Anna proves me wrong about “smooth” penguins with the Teenguin cardigan
Tom: if I’m not mistaken, the Humboldt sweater is the first pattern in which you introduce Marlisle formally. Can you explain a bit more about this knitting technique?
Anna: the Humboldt sweater did get me to cook up Marlisle. It’s one of those things that when you do it, it seems odd it isn’t widely used, but so far, I haven’t managed to track down other examples of it. I would be so curious to see them. They must be out there.
The term is a mash-up of “marl” – two noticeably different shades of yarn plied or in this case, held together – and the “isle” from Fair Isle. Regardless of geographic origin, Fair Isle
is often used as a catch-all for stranded colourwork. (And what an honour, that such a tiny place gets to lend its name to a whole technique that has its origins spread all over the place.) Marlisle allows this circular knitted sweater to have small patches of pure white on the front, but not the back without working intarsia, yet spread over distances that would be unworkable using regular stranded colourwork, because the floats would be epic. This was inspired by the fact that the humboldt penguin has a solid back, but speckled front and I wanted to find a way to knit that in one piece.
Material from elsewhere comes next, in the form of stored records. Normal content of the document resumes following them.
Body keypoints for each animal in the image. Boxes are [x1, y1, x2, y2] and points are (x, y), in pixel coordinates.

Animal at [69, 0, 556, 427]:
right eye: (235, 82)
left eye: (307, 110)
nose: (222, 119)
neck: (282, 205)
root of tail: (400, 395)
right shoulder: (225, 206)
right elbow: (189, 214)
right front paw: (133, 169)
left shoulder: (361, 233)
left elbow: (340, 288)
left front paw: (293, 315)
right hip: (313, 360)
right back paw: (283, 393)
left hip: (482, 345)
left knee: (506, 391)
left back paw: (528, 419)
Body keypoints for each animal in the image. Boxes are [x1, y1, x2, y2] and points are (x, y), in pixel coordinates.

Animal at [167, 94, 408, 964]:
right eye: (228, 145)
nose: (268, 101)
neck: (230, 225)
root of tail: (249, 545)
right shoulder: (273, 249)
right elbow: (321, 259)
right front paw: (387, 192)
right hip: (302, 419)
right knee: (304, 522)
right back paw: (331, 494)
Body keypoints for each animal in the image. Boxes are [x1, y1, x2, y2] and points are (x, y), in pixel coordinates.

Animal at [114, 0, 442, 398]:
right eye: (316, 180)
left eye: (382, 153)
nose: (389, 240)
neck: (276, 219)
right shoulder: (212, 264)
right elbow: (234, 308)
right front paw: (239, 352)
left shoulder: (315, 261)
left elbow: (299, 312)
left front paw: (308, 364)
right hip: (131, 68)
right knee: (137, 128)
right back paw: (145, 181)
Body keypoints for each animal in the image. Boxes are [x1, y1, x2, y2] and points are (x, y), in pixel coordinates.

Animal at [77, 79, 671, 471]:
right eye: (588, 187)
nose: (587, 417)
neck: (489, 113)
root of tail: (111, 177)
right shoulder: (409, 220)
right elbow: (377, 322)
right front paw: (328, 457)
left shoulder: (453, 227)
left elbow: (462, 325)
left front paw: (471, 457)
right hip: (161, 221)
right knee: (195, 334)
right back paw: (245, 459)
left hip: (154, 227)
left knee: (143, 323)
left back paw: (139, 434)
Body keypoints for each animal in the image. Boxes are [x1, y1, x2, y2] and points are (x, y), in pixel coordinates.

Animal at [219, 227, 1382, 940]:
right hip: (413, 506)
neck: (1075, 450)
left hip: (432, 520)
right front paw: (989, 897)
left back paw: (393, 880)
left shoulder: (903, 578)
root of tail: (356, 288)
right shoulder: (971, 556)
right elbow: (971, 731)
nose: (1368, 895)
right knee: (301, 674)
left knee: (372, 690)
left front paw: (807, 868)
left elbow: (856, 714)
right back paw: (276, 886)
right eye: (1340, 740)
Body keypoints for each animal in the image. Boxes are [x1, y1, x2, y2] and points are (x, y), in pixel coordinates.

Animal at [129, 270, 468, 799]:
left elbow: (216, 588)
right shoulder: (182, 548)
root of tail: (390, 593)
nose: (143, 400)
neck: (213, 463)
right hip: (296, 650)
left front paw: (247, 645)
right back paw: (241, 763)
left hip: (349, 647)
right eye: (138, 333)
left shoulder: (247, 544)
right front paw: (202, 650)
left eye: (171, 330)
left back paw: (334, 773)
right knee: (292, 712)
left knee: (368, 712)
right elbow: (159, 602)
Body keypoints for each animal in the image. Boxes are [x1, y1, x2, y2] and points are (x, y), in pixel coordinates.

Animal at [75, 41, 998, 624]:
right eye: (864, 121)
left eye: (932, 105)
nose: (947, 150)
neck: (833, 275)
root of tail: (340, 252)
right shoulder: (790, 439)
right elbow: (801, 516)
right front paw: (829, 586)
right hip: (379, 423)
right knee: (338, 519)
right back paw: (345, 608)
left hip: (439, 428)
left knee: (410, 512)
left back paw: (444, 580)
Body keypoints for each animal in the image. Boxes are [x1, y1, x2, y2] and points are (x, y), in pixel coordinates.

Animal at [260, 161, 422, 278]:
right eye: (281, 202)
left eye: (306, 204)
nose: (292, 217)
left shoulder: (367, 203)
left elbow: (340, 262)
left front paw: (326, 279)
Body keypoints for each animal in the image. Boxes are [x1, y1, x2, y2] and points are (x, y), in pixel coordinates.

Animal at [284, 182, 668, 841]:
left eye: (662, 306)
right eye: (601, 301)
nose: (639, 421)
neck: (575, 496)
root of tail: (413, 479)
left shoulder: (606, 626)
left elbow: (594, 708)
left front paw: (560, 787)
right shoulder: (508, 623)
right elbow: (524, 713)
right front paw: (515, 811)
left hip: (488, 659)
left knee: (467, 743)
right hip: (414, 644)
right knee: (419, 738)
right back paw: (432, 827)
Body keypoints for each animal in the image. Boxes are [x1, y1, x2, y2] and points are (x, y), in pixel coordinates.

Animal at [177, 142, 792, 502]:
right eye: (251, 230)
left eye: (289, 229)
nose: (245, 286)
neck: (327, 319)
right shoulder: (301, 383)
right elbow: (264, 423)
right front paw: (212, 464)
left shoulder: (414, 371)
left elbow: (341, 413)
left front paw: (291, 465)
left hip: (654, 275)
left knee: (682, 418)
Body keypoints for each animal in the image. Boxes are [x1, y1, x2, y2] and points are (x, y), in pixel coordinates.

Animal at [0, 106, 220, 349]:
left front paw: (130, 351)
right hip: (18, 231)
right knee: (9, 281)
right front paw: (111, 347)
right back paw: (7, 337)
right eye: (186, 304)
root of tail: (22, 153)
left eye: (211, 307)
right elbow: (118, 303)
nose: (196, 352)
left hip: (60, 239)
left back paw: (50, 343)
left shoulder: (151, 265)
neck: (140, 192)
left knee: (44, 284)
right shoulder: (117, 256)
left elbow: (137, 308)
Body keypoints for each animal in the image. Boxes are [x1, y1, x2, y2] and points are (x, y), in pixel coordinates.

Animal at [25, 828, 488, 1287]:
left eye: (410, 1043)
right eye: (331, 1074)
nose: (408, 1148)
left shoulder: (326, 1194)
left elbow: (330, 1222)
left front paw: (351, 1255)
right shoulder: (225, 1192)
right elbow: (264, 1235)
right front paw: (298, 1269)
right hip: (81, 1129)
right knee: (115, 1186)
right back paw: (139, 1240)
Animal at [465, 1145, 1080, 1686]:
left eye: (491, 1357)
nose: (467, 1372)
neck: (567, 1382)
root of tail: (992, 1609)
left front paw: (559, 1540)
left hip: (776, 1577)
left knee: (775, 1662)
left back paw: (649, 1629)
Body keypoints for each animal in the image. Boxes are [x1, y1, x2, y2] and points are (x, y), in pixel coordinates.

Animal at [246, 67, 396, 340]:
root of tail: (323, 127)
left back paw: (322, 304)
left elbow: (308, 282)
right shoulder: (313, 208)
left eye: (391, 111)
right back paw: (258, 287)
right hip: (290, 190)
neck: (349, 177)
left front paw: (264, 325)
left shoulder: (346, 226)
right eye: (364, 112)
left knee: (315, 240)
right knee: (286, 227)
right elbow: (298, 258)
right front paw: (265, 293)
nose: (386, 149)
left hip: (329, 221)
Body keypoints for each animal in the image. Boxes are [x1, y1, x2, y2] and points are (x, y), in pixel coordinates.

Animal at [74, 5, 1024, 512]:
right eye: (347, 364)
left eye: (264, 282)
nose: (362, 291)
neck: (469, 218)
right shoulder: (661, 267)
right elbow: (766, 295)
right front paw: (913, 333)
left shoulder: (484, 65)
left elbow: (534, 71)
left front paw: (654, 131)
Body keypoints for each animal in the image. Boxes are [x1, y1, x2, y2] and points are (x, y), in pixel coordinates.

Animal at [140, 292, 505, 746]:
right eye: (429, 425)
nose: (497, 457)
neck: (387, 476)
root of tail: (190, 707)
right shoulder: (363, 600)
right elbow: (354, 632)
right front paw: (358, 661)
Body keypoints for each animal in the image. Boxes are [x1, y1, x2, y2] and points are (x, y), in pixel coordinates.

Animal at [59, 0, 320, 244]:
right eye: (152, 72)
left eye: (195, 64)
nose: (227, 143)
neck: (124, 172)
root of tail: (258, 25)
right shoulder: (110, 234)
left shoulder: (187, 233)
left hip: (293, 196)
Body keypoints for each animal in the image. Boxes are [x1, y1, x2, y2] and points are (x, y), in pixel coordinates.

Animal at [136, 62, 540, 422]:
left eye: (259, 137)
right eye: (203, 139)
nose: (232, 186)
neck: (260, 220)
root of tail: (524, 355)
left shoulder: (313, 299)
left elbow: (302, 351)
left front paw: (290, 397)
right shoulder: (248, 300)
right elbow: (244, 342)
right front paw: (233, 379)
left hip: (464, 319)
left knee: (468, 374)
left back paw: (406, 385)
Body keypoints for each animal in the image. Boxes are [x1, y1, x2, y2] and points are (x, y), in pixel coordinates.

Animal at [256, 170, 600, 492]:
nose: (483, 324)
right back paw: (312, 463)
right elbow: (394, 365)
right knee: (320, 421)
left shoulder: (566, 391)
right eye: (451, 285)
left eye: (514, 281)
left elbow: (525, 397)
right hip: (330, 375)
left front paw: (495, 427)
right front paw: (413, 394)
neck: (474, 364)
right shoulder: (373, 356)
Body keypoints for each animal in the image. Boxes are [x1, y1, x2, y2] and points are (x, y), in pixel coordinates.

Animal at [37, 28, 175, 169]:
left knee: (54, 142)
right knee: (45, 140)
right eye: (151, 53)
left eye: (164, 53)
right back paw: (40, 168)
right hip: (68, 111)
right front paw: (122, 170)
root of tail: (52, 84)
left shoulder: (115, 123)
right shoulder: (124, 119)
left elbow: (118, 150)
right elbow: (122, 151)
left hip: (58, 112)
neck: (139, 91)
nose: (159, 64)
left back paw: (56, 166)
To achieve this, a strand each of charcoal and white yarn are held double and worked in garter stitch for the majority of this bottom-up sweater. The white yarn is separated out where required and worked akin to stranded colourwork in stocking stitch to produce that pop of single colour. Because you are always carrying both colours around, you have both colours available to use individually at all times. The density of the fabric changes little, as the yarn is always double thickness thanks to the floats behind the colourwork section.
The Humboldt sweater, using Anna’s Marlisle technique. Incidentally, this picture also shows one of Anna’s other Instagram interests: matching yarns to old cars
Tom: last but not least, where can people buy the book, and find out more about what you are up to?
Anna: it’s really lovely that a growing number of yarn shops around the world are stocking my book. When you get a copy of the book, it comes with a special single use download code, so that you can keep a PDF copy on your computer or other electronic gadget – or print out certain pages, if you want to scribble on them like mad or crumple them in your project bag. For now the PDF is only available when you purchase the book, not as download only. I’m too excited about the fact that it’s a real live beautifully printed book to not want everyone to experience it that way.
If you want to keep abreast of what I’m up to, my website is a good place to start and links out to my instagram and sweaterspotter blog, which I use for outpourings that need to be covered in greater length and permanency than makes sense on instagram. You can of course also order the book, straight from me, through my website here.
Tom: thank you Anna, for a lovely chat!
And to show that Penguin, A Knit Collection, really has something for everybody, I’ll finish with a picture of Pinglewin, a cuddly toy penguin that can take its tuxedo off!
Pinglewin is the cutest penguin, and he can take off his tux!